Authors: We acknowledge the need for greater statistical detail and transparency. The manuscript presents aggregated results across 13 LLMs demonstrating category-dependent changes in predictions. To address this, we will include in the revised §5: (1) per-category accuracy tables with paired t-tests or McNemar's tests for significance and effect sizes (e.g., Cohen's d); (2) the complete list of models and their hyperparameters; (3) details on data splits and query phrasing controls; and (4) ablations examining template effects to confirm attribution to surface forms.

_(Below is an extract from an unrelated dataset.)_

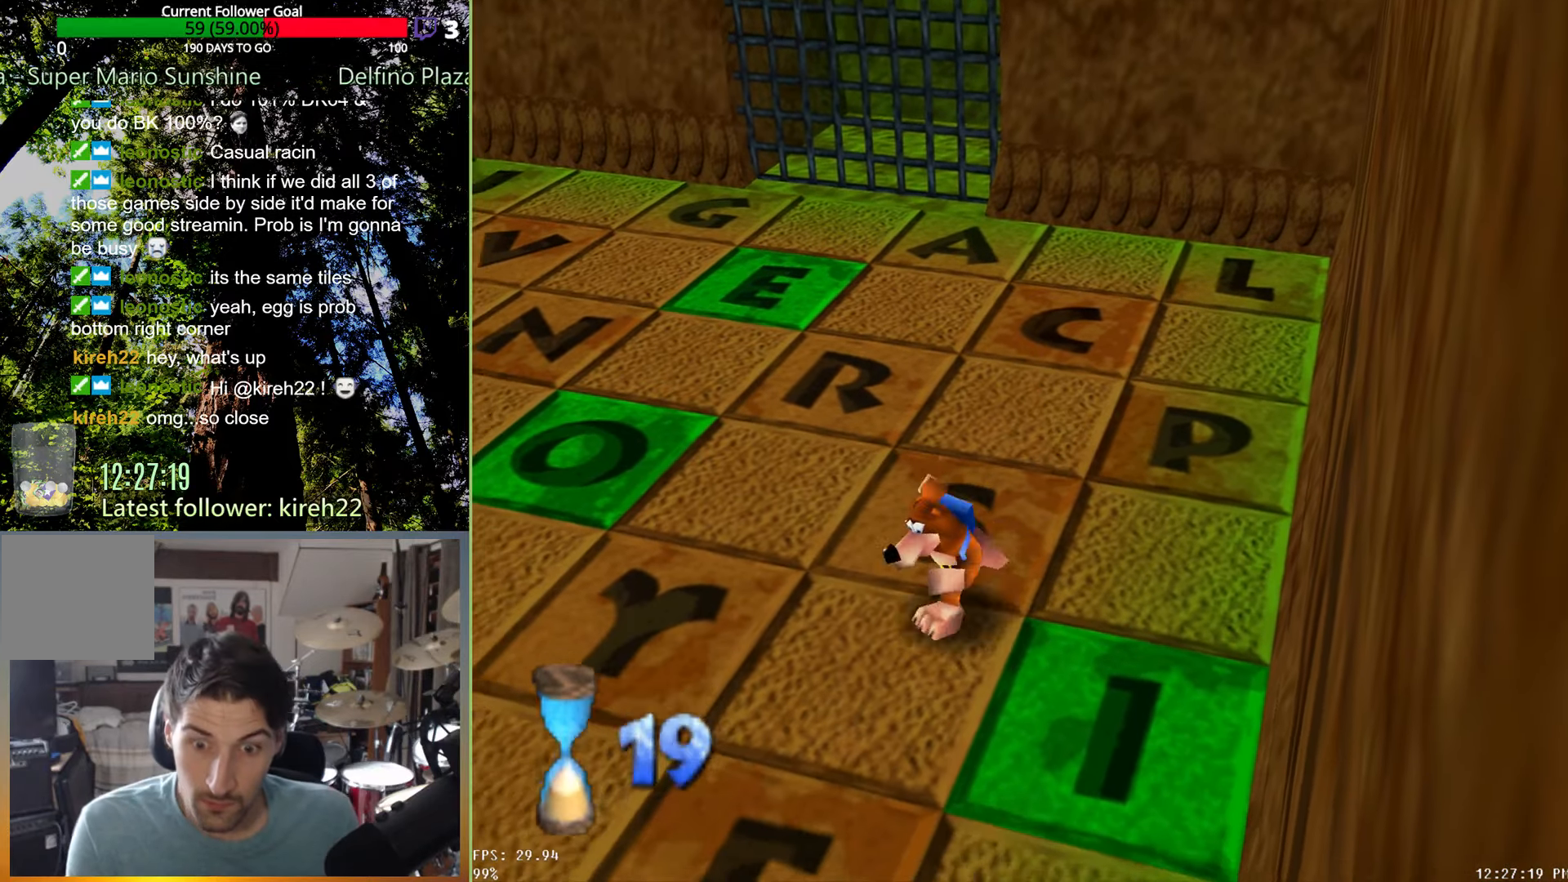
{"buttons": [], "left_stick": "down-left", "right_stick": "center", "events": []}
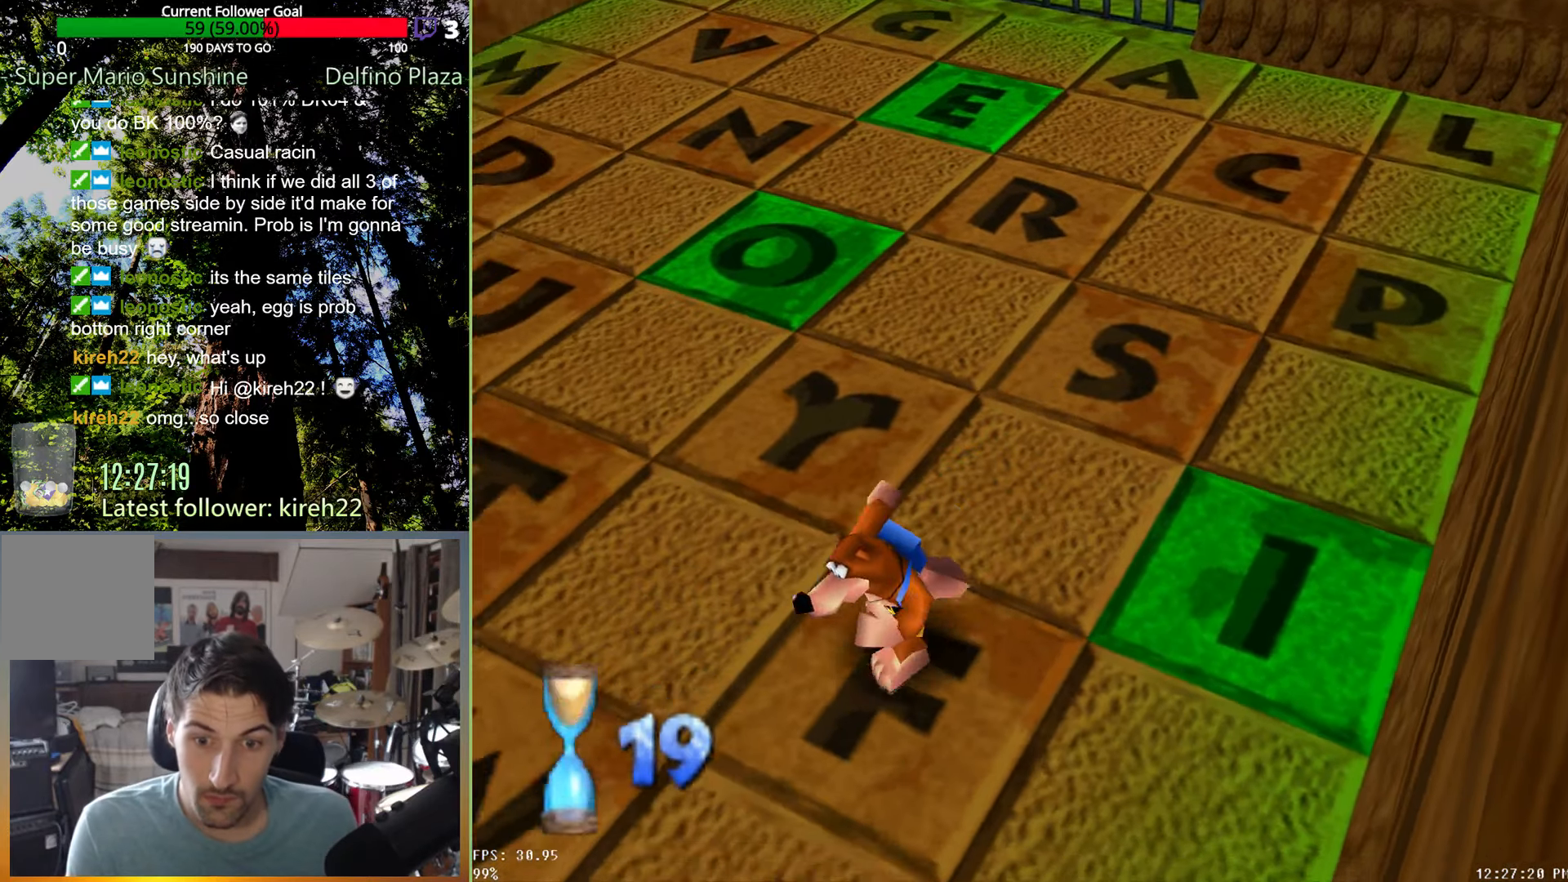
{"buttons": [], "left_stick": "down", "right_stick": "center", "events": [[167, "left_stick", "left"], [438, "left_stick", "down"]]}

These additions will allow verification of the robustness patterns. revision: yes
Circularity Check
No circularity: empirical dataset construction and standard QA evaluation
full rationale
The paper constructs RedirectQA by associating Wikidata triples with Wikipedia redirect surface forms and runs off-the-shelf LLM QA evaluations across 13 models. No equations, fitted parameters, or derivations appear in the provided text; claims rest on direct empirical measurements of accuracy changes across surface-form categories. Frequency analyses are post-hoc correlations, not inputs that force the main results. The study is self-contained against external benchmarks (model outputs on the new dataset) with no self-citation load-bearing or self-definitional steps.
Axiom & Free-Parameter Ledger
invented entities (1)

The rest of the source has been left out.